Documentary about elusive Czech exile author Milan Kundera coming this fall

The publicity-shy author of "The Unbearable Lightness of Being" does not appear in the film, but his friends help to fill in the gaps.

Raymond Johnston

Written by Raymond Johnston Published on 07.09.2021 11:31:00 (updated on 07.09.2021) Reading time: 3 minutes

Czech author Milan Kundera, now 92 years old, has lived in Paris since 1975 and has not kept close ties with his home country. Until recently, he hasn’t let his novels be translated into Czech.

He is perhaps best-known internationally for his 1984 novel “The Unbearable Lightness of Being,” and the popular film adapted from it.

It seems fitting that a new documentary about the author called “Milan Kundera: From The Joke to Insignificance” (Milan Kundera: Od Žertu k Bezvýznamnosti) will hit French screens ahead of its Oct. 21 opening in Czech screens. The film title makes reference to the names of the author's first and most recent novels.

There will be one pre-release showing of the documentary on Sept. 25 in Prague as part of the Book World Prague – Svět knihy festival.

Kundera has not given interviews in years, and he did not participate in Miloslav Šmídmajer’s new documentary. Most photographs of him are over 40 years old.

To give the film some structure, the focus is on a student who is writing a thesis. The student attempts to track Kundera down by approaching the author’s friends, who provide the bulk of the information.

The idea is somewhat like the structure of the classic Hollywood film “Citizen Kane,” where a reporter interviews people who knew a deceased, and in this case fictitious, tycoon to get a panorama of opinions on his subject.
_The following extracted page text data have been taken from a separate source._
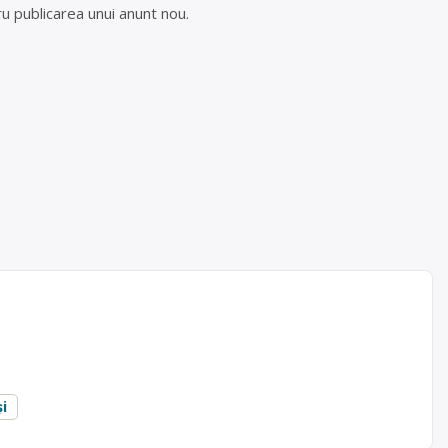
u publicarea unui anunt nou.
 de
ași, str.
și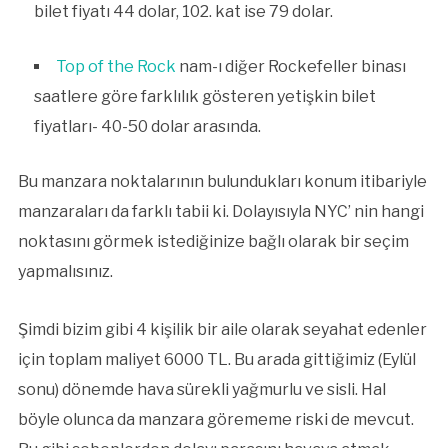
bilet fiyatı 44 dolar, 102. kat ise 79 dolar.
Top of the Rock
nam-ı diğer Rockefeller binası
saatlere göre farklılık gösteren yetişkin bilet
fiyatları- 40-50 dolar arasında.
Bu manzara noktalarının bulundukları konum itibariyle
manzaraları da farklı tabii ki. Dolayısıyla NYC’ nin hangi
noktasını görmek istediğinize bağlı olarak bir seçim
yapmalısınız.
Şimdi bizim gibi 4 kişilik bir aile olarak seyahat edenler
için toplam maliyet 6000 TL. Bu arada gittiğimiz (Eylül
sonu) dönemde hava sürekli yağmurlu ve sisli. Hal
böyle olunca da manzara görememe riski de mevcut.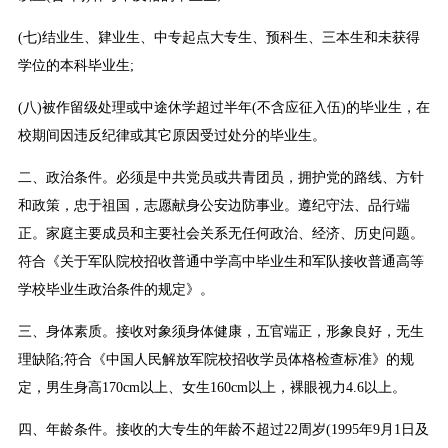
(七)结业生、肄业生、中专起点大专生、预科生、三本生和未获得
学位的本科毕业生;
(八)被作留级处理或中途休学超过半年(不含应征入伍)的毕业生，在
校期间因违反纪律或其它原因受过处分的毕业生。
二、政治条件。必须是中共党员或共青团员，拥护党的路线、方针
和政策，忠于祖国，志愿献身公安边防事业。遵纪守法、品行端
正。家庭主要成员和主要社会关系无任何政治、经济、历史问题。
符合《关于军队院校招收普通中学高中毕业生和军队接收普通高等
学校毕业生政治条件的规定》。
三、身体素质。接收对象须身体健康，五官端正，形象良好，无生
理缺陷;符合《中国人民解放军院校招收学员体格检查标准》的规
定，男生身高170cm以上、女生160cm以上，裸眼视力4.6以上。
四、年龄条件。接收的大专生的年龄不超过22周岁(1995年9月1日及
Kundera only appears in the film in French TV reports and some recent audio clips, as well as in photographs by Václav Chochola. The film's opening and closing credits contain drawings by Kundera that had been in possession of Kundera's friends.

The author’s Czech friends appearing in the film include playwright Milan Uhde, actor Jiří Bartoška, playwright Karel Steigerwald and historian Jiří Brabec. In France, there are playwright Yasmina Reza, philosopher Bernard Henri-Levy, novelist Jean Claude Carriere, and publisher Antoine Gallimard.
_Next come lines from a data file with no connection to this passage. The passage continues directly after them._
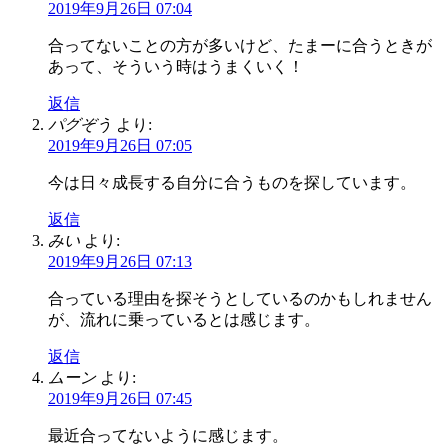
2019年9月26日 07:04
合ってないことの方が多いけど、たまーに合うときが
あって、そういう時はうまくいく！
返信
パグぞう
より:
2019年9月26日 07:05
今は日々成長する自分に合うものを探しています。
返信
みい
より:
2019年9月26日 07:13
合っている理由を探そうとしているのかもしれません
が、流れに乗っているとは感じます。
返信
ムーン
より:
2019年9月26日 07:45
最近合ってないように感じます。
As with many artists of his era, Kundera benefited from the openness of the Prague Spring in the early 1960s, but then saw his opportunities fade after the Soviet-led invasion of 1968 and subsequent Normalization, which cracked down on artistic freedom.
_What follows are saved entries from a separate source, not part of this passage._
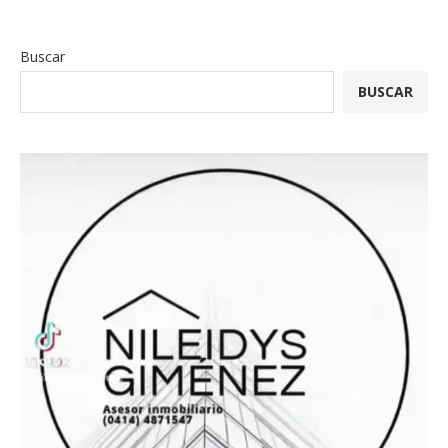
Buscar
BUSCAR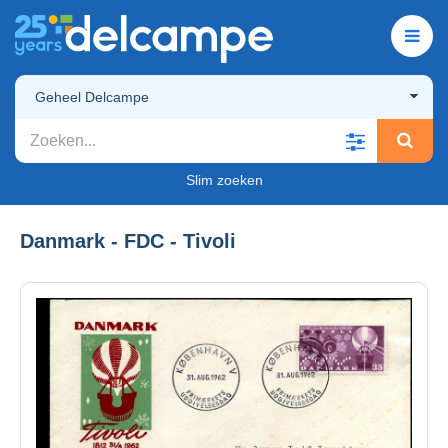
Geheel Delcampe
Slim zoeken
Danmark - FDC - Tivoli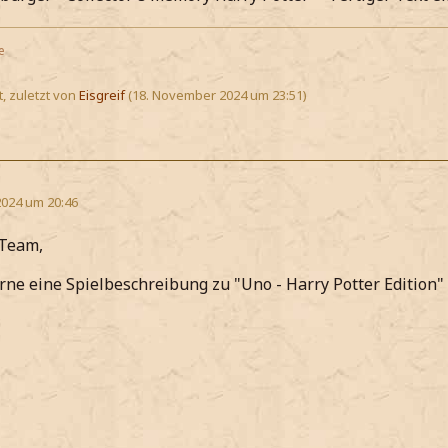
e
t, zuletzt von
Eisgreif
(
18. November 2024 um 23:51
)
2024 um 20:46
 Team,
rne eine Spielbeschreibung zu "Uno - Harry Potter Edition"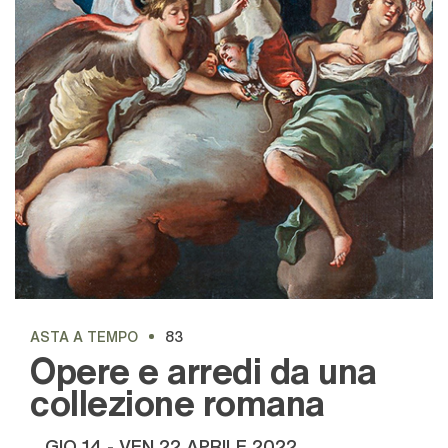
ASTA A TEMPO
83
Opere e arredi da una
collezione romana
GIO
14 -
VEN
22 APRILE 2022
His first novel “The Joke” came out in 1967, and was adapted into a film in 1968. It was a satire of totalitarianism. Both the book and the film were banned after the 1968 invasion. Kundera found himself on a blacklist that prevented him from further writing.

Unable to work in Czechoslovakia, he found his way to France in the mid 1970s. His 1978 novel “The Book of Laughter and Forgetting” (Kniha smíchu a zapomnění) criticized then-Czechoslovak president Gustáv Husák.

This resulted in the Czechoslovak regime stripping him of his citizenship. He has been a French citizen since 1981. He did not get his Czech citizenship back until 2019.

Kundera’s books, even those written in France, could not be published in Czechoslovakia during the communist era. The Velvet Revolution brought little change. Since the 1990s, Kundera himself banned Czech translations, though English or French copies could sometimes be found in Czech bookstores.

A bit if breakthrough came last year, when an authorized Czech version of Kundera's 2014 novel “The Festival of Insignificance” (Slavnost bezvýznamnosti) was published.

He has won numerous prizes in his career, including the Czech State Literature Prize in 2007, the Prix mondial Cino Del Duca in 2009, and the Franz Kafka Prize in 2020. There is also an asteroid named after him, 7390 Kundera.